ZERNER: When I went on the show the first time I didn't win any money. I found out that you could stay in the mob for as long as you wanted as long as you didn't get any questions wrong. They took a shooting hiatus and just before they were about to start up again I got a call from the show and they told me that they were doing this one time only winner-take-all show that had a bigger cash prize and that I could do that show or skip it and come back when they were back to their regular format. So I decided to do the winner-take-all show. But when I got there I saw that they had brought in all of these trivia ringers like Ken Jennings from Jeopardy. So I went on the show again and I ended up winning on that question about Larry King. The fun part of the whole experience was that I couldn't tell anyone that I knew that I had won. I had to keep quiet until the night that the show aired. I could only tell people that I made it into the final five. That was a lot of fun.
WATCH LARRY ZERNER ON NBC's 1 VS. 100:
TV STORE ONLINE: All these years later are you surprised at the success that the FRIDAY THE 13TH movies have had?
ZERNER: I guess. It's hard now to imagine that thirty years ago there wasn't anything like FRIDAY THE 13TH out there. Back when we were shooting it we obviously had no idea that there were going to be nine Jason movies that would be made after ours.
TV STORE ONLINE: Are the FRIDAY THE 13TH movies modern day morality tales?
ZERNER: I don't think so. I've seen that said often about the movies but I don't think that they are. The rule is that if you have sex in a FRIDAY THE 13TH movie that you have to die, or if you do drugs in the FRIDAY THE 13TH movies that you'll die as well. But if you look at FRIDAY THE 13TH 3D "Shelly" doesn't do drugs and he doesn't have sex, but yet he dies. I think the real rule of a FRIDAY THE 13TH film is that if you talk you die. Everyone dies regardless if you do drugs or have sex in any of the F13 films.
TV STORE ONLINE: Excluding FRIDAY THE 13TH 3-D....What is the best F13 film and which is the worst?
ZERNER: Excluding 3.....I really like Part 2 (1981). But I think that Parts 4 (1984) and 6 (1986) are the best in the franchise and I think that JASON TAKES MANHATTAN (1989) is the worst. It seems like they didn't have the money they needed to make that one right. When Jason gets to NYC it gets really good, but the rest of it I didn't care for. No offense though to any of the people that made that one.
TV STORE ONLINE: What about JASON X (2001)?
ZERNER: There are some great moments in JASON X that are very smart and clever. I really liked a lot of JASON X. That stuff with the campers in really great.
TV STORE ONLINE: Why do you think though that these F13 films have engrained themselves so much into the popular American culture?
ZERNER: Well I think that it's because of the time in which they were made and who was watching them. I think that a lot of their audience were just like twelve or thirteen years old at the time and they were just starting puberty. This is maybe the first time that they saw sex on the screen. Then there's the fear inside of a horror movie too.
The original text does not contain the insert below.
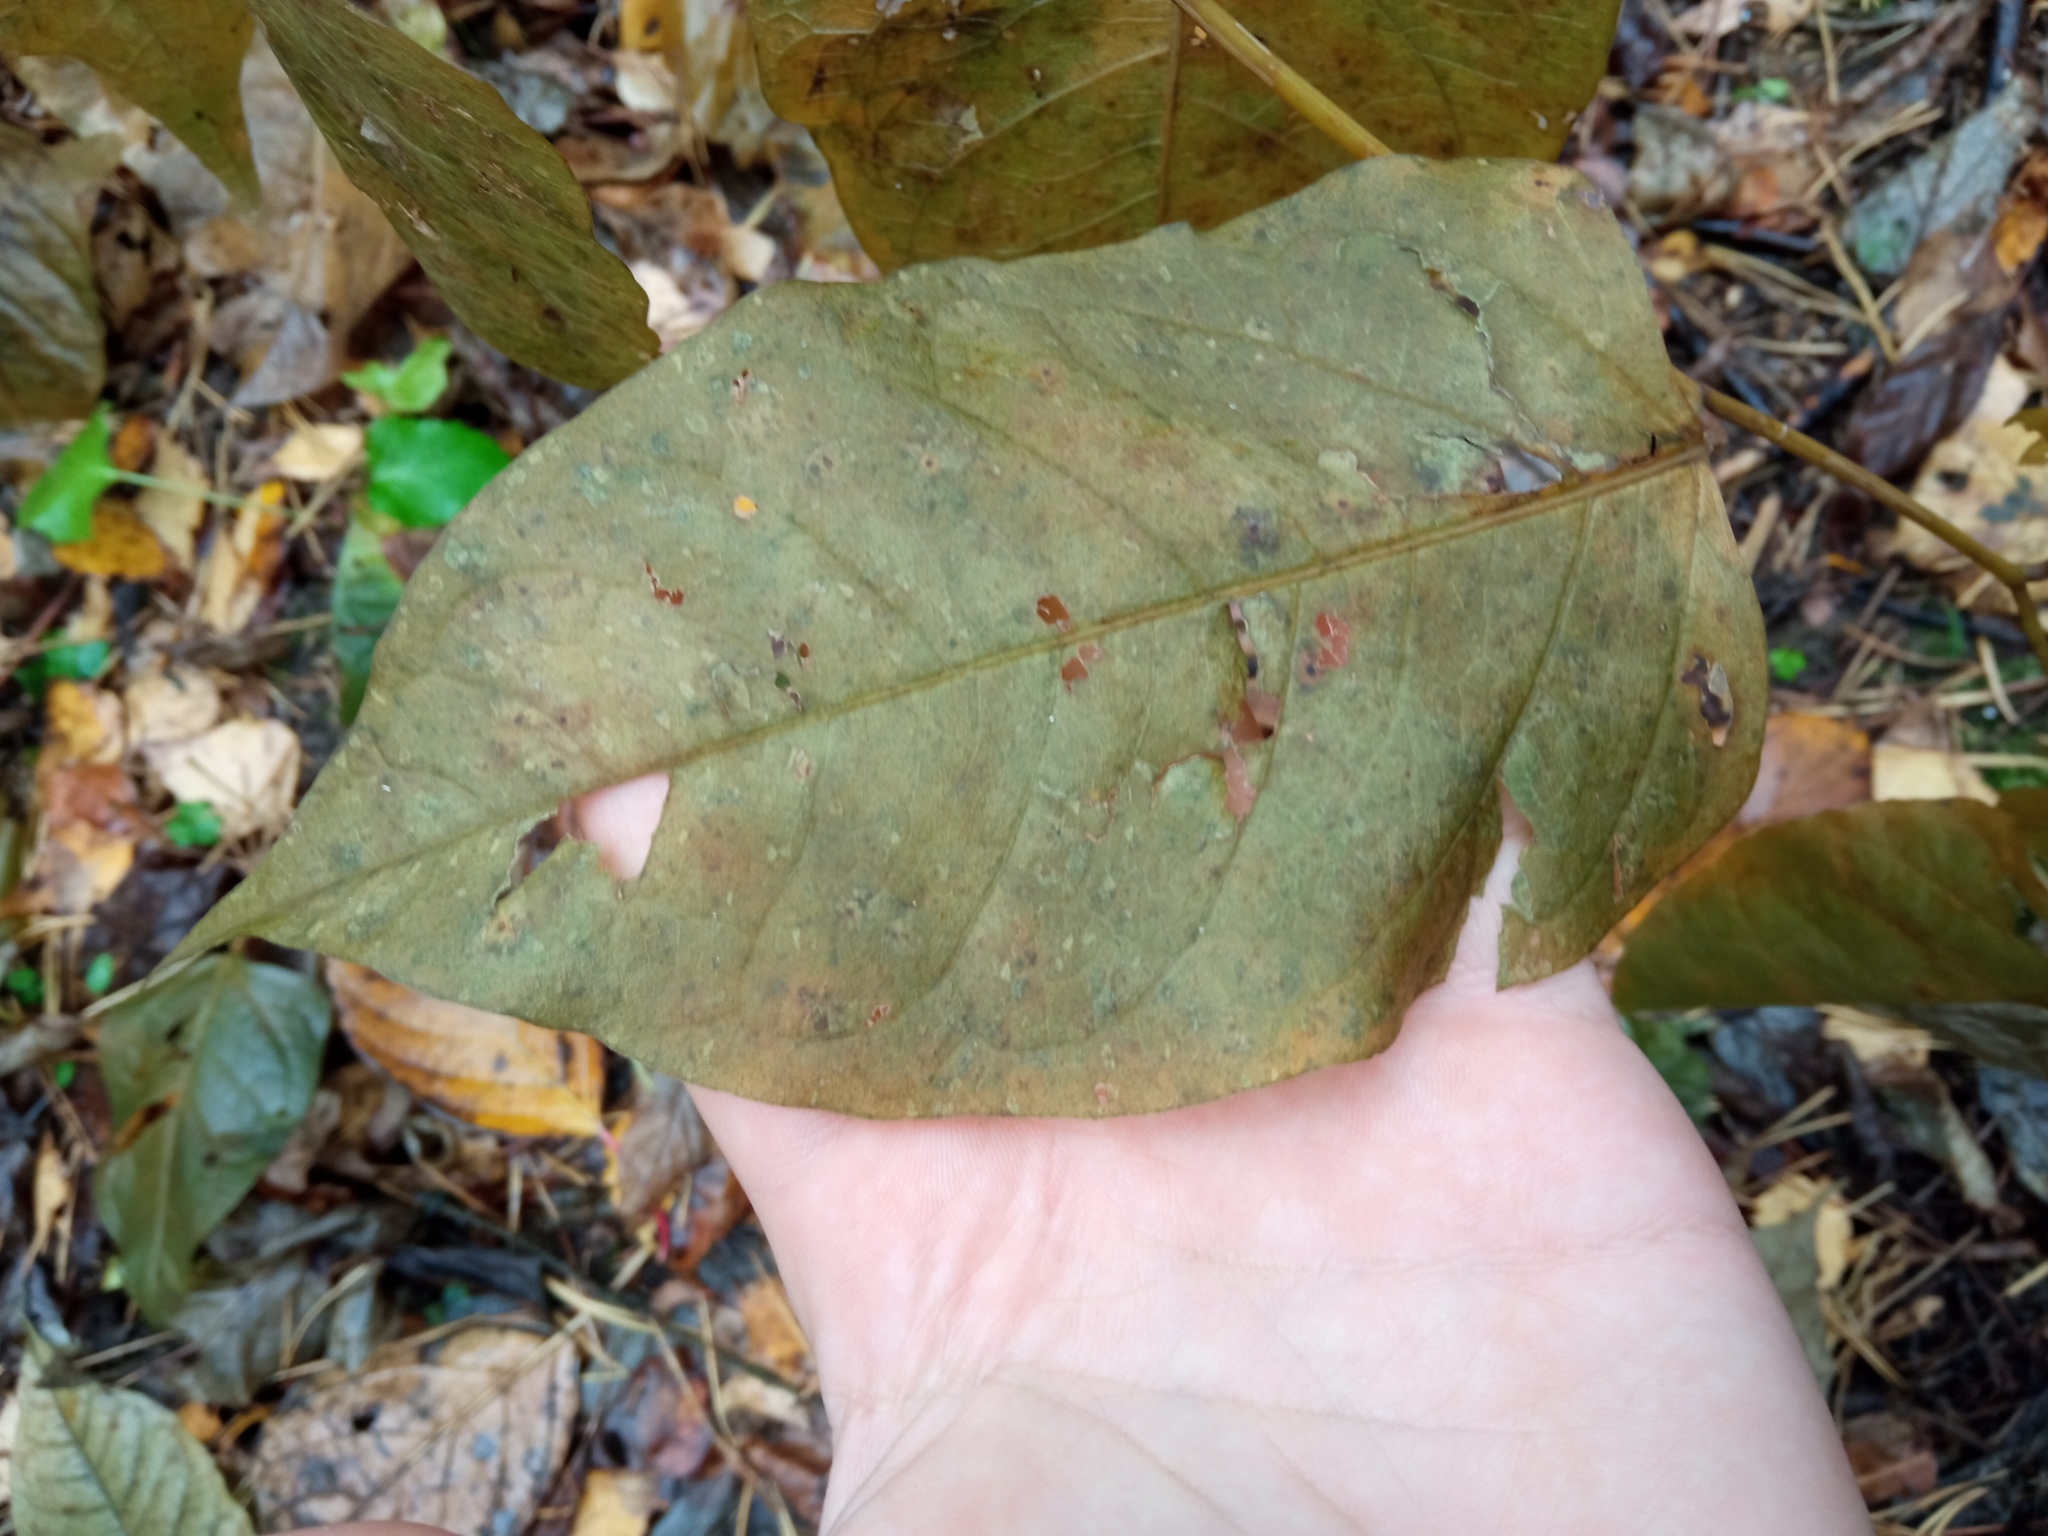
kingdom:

These audience members are starting to feel emotions that they've never felt before in their lives and I think that's why the John Hughes movies have had a similar impact on popular culture today. I can remember feeling that same way when I first saw George Romero's original DAWN OF THE DEAD (1978) when I was fifteen years old. That was the movie that did that to me.
TV STORE ONLINE: Where can we see you next?
ZERNER: I don't do a lot of conventions but I'll be at the Mad Monster Party convention in New Orleans on September 13th 2013. Plus, I've got a cameo in a movie that's coming out next year called KNIGHTS OF BADASSDOM.